- [WHAT YOU WILL DO] Go through the data and copy each line where the string "which" appears.

★ ★ ★ ★ ★ ★ ★

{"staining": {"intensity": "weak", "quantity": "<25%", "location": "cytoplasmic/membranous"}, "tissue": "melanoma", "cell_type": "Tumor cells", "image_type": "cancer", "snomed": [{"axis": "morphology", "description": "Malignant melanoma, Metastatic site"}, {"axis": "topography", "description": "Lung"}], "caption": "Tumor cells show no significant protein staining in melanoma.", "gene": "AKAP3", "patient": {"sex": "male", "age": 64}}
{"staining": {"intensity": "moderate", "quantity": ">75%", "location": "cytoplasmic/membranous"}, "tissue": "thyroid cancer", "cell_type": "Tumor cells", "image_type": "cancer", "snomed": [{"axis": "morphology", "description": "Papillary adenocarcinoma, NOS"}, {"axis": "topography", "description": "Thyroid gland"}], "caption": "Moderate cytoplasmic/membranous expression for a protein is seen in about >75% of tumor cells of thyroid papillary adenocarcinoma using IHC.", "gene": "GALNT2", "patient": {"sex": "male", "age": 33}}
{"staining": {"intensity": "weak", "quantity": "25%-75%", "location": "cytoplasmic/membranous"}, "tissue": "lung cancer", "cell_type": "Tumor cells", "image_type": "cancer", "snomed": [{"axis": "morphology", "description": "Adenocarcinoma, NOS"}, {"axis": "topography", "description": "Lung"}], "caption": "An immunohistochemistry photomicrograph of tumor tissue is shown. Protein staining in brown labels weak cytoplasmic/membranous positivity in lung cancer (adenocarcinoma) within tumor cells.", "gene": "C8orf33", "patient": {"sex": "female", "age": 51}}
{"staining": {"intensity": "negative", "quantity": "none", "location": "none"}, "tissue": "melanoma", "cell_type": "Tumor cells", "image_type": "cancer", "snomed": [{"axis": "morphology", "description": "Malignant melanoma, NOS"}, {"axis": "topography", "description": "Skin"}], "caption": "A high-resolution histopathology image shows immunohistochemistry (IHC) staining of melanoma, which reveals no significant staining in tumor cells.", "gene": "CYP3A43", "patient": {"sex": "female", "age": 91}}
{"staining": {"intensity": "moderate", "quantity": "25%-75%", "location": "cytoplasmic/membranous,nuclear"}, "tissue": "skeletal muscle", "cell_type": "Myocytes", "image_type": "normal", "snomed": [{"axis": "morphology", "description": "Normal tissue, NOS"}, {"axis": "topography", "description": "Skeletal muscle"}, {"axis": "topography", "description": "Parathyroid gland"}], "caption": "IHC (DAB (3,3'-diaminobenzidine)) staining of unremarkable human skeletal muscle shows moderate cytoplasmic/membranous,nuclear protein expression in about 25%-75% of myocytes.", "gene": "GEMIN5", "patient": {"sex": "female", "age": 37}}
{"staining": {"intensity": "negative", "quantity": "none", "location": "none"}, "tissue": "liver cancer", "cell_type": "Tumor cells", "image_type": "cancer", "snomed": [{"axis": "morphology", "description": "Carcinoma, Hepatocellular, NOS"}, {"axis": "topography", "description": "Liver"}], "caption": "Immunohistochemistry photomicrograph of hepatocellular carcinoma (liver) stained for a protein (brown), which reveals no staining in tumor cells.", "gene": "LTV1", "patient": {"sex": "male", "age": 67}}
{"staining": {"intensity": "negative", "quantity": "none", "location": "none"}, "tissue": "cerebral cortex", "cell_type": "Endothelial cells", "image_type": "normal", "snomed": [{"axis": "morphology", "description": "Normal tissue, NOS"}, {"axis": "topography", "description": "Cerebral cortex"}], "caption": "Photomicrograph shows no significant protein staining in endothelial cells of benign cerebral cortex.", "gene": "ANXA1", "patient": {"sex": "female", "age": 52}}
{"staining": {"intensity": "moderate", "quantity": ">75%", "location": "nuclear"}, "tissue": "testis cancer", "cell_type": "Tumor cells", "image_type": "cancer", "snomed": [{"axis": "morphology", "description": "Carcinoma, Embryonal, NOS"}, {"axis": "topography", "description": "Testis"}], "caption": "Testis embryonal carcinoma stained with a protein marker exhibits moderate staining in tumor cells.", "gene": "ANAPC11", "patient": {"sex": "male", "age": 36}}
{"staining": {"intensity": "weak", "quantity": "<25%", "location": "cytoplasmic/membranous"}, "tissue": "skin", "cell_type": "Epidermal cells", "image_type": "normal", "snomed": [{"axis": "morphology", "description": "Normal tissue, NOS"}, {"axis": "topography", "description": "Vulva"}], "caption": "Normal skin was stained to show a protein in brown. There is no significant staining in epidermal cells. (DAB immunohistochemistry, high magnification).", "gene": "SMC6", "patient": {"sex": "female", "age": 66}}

★ ★ ★ ★ ★ ★ ★

- [REPLY TO THE EXERCISE]
{"staining": {"intensity": "negative", "quantity": "none", "location": "none"}, "tissue": "melanoma", "cell_type": "Tumor cells", "image_type": "cancer", "snomed": [{"axis": "morphology", "description": "Malignant melanoma, NOS"}, {"axis": "topography", "description": "Skin"}], "caption": "A high-resolution histopathology image shows immunohistochemistry (IHC) staining of melanoma, which reveals no significant staining in tumor cells.", "gene": "CYP3A43", "patient": {"sex": "female", "age": 91}}
{"staining": {"intensity": "negative", "quantity": "none", "location": "none"}, "tissue": "liver cancer", "cell_type": "Tumor cells", "image_type": "cancer", "snomed": [{"axis": "morphology", "description": "Carcinoma, Hepatocellular, NOS"}, {"axis": "topography", "description": "Liver"}], "caption": "Immunohistochemistry photomicrograph of hepatocellular carcinoma (liver) stained for a protein (brown), which reveals no staining in tumor cells.", "gene": "LTV1", "patient": {"sex": "male", "age": 67}}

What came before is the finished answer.